Scientists have proven that most tumors of the female breast are estrogen-dependent, meaning that the regulation of the growth in these tumors can be influenced by hormones and antihormones (Mundhenke & Schütz, 2014). In other words, if you change the hormonal balance of the woman in a very specific way, there is a chance to prevent the development of metastases or a return of the disease (remission).
Forms of hormone therapy for breast cancer.
1 Previously, the ovaries were surgically removed (ovarectomy). Today, there are drugs to turn off ovary function, called gonadropin-releasing-hormones. These drugs regulate estrogen production in the ovaries.
2 Certain tumor cells have receptors that register the preference for estrogen. Antiestrogens and other medications (so called estrogenrecepting downregulators) block these receptors so the tumor cell is no longer stimulated to grow.
3 An enzyme (a romatase) causes the endogenous formation of estrogens, particularly in fat tissue and in the ovaries. After the onset of menopause, fat tissue is the main endogenous source of estrogen. Aromatase inibitors block the enzyme and the body's production of estrogen.
4 Progesterone, a hormone produced in the ovaries, helps to decrease the blood estrogen level and additionally inhibits the function of the estrogen receptors.
Studies have shown a correlation between high levels of estrogen and high levels of collagen synthesis (Hansen et al., 2008; Talwar, Wong, Svoboda, & Harper, 2006; Claasen et al., 2010). In cases of lower estrogen levels, fascial tension increases over the whole body, especially in scarred areas (Hansen et al., 2008).
Breast-Conserving Surgical Techniques
Through targeted screening measures, breast cancer is increasingly found in early stages when tumors are small. Therefore, breast-conserving surgery is now considered standard treatment for breast cancer. The chances of recovery are just as good, if the tumor is removed with an adequate safety margin and the breast is irradiated afterwards.

— GIVEN INFORMATION —
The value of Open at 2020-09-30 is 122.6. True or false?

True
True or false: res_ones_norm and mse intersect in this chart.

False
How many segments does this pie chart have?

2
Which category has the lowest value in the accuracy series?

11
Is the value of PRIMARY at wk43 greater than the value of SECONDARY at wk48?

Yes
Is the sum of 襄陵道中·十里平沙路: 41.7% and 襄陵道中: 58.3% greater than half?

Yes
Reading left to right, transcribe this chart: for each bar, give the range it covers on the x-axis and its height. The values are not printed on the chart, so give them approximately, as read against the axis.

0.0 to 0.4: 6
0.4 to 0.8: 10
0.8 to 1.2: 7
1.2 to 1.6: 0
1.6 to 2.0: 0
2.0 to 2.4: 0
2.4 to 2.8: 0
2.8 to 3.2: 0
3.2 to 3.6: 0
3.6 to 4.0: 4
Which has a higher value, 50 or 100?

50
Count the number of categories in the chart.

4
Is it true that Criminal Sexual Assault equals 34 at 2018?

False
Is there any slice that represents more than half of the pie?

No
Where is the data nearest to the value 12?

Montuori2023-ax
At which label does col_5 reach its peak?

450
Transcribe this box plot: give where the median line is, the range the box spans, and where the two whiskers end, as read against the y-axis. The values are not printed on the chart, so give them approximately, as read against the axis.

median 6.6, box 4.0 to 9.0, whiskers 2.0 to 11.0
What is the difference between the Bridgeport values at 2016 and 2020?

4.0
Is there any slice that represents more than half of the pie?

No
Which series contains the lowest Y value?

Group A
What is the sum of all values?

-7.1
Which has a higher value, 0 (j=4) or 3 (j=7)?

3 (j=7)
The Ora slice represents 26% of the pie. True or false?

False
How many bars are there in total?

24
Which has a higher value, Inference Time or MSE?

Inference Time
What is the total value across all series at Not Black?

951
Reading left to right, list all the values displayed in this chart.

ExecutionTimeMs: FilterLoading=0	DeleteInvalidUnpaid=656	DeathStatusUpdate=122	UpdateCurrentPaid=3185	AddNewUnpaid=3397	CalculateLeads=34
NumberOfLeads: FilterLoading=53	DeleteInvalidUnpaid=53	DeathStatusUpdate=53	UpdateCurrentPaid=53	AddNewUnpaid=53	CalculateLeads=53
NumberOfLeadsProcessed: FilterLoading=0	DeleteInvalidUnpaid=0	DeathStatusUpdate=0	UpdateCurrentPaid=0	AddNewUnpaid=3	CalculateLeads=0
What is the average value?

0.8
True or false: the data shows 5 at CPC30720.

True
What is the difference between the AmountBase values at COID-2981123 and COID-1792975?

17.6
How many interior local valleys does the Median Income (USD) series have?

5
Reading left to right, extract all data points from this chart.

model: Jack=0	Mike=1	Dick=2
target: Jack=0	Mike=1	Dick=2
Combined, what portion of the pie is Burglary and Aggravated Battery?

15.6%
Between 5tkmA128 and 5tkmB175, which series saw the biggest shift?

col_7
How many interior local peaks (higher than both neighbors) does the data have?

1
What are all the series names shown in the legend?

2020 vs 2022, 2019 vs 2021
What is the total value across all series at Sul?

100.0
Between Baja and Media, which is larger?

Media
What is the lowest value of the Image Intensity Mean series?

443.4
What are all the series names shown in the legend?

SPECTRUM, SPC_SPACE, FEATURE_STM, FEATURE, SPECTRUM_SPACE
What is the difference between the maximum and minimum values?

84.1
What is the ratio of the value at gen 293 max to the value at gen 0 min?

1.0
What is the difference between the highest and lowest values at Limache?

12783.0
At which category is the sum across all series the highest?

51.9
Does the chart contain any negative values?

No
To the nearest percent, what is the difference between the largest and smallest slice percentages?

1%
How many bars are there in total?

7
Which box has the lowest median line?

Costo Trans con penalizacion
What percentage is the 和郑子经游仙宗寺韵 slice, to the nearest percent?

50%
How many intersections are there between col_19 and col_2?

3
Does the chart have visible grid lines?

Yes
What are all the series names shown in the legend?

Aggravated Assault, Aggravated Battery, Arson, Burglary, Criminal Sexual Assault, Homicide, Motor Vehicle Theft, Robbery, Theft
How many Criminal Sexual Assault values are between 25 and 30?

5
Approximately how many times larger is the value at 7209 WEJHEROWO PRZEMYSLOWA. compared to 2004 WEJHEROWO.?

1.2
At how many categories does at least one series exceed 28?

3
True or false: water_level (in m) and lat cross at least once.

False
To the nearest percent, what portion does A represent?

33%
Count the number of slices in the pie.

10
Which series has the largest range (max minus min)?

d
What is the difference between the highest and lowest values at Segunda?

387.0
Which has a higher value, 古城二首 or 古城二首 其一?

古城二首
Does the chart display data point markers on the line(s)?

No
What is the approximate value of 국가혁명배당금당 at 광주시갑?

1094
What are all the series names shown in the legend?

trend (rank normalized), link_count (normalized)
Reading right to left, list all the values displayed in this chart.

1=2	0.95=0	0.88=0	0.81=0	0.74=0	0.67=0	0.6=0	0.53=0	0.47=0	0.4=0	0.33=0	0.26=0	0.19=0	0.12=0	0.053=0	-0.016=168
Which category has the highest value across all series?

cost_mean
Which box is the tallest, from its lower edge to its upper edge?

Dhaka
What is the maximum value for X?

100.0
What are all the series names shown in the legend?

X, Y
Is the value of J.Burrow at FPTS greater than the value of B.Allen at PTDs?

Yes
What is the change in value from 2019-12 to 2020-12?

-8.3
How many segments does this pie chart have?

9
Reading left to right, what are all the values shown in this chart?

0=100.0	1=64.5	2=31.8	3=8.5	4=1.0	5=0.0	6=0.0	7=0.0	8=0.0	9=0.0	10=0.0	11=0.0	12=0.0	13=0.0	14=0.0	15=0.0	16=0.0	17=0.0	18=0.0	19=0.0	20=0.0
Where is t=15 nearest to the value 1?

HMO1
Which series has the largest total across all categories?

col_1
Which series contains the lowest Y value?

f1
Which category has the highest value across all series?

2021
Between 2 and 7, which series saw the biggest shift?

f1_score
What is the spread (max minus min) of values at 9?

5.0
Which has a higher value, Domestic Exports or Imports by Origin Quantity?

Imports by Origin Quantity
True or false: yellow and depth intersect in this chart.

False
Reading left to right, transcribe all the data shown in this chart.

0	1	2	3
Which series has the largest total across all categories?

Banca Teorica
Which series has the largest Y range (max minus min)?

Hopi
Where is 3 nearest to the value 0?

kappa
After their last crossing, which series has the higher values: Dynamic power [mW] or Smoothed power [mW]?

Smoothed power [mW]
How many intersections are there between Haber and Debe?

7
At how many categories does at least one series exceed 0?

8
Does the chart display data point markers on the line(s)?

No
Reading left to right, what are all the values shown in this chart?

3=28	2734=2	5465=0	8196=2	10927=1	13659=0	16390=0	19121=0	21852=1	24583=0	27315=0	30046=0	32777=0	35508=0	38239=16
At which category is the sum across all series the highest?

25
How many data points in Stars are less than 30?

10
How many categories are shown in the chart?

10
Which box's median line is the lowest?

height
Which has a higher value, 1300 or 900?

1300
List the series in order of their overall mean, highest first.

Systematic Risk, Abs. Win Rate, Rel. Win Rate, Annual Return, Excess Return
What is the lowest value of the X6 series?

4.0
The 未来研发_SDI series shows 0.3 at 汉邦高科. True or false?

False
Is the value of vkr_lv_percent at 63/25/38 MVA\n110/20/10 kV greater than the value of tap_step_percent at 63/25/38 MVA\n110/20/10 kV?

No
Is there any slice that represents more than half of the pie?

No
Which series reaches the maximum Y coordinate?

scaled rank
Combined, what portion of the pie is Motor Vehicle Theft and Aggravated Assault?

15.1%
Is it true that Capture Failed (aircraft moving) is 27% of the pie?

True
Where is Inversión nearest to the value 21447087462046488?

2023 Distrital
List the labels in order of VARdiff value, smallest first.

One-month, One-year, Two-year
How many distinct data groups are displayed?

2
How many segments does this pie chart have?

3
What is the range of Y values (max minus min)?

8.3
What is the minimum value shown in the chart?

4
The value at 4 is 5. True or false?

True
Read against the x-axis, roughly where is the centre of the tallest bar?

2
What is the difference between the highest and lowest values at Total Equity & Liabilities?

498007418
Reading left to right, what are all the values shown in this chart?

— PARTS OF THE EXERCISE —
1. According to the breast cancer text, what becomes the main endogenous source of estrogen after the onset of menopause?
2. List every source cited in parentheses in the breast cancer text.
3. Carry on the breast cancer text from its last sentence.
The material has nothing to do with the breast cancer text.

— RESULTS FOR EACH TASK —
1. Fat tissue.

2.
Mundhenke & Schütz, 2014
Hansen et al., 2008
Talwar, Wong, Svoboda, & Harper, 2006
Claasen et al., 2010

3.
A breast-conserving technique is usually possible when a single or multiple small tumors are located in the same quadrant of the breast. Breast-conserving surgery may also be possible for women with large tumors. In some cases, preoperative chemotherapy (neoadjuvant therapy) can shrink the cancer so that the surgeon does not have to amputate the entire breast.
Before the operation, a sentinel lymph node (SLN) is marked with a special process and removed during surgery. During this procedure, the SLN is studied under a microscope to see if cancer cells have spread to the lymph nodes of the armpit. If this is the case, more lymph nodes are removed.
There are three different types of breast-conserving surgical techniques:
1 Only the cancer itself is removed (Lumpectomy)
2 The cancer is removed together with a certain segment of the breast (Segmentectomy)
3 The cancer is removed together with a quadrant of the breast (Quadrantectomy)
By default, radiotherapy is part of a breast-conserving therapy (Witte, 2012).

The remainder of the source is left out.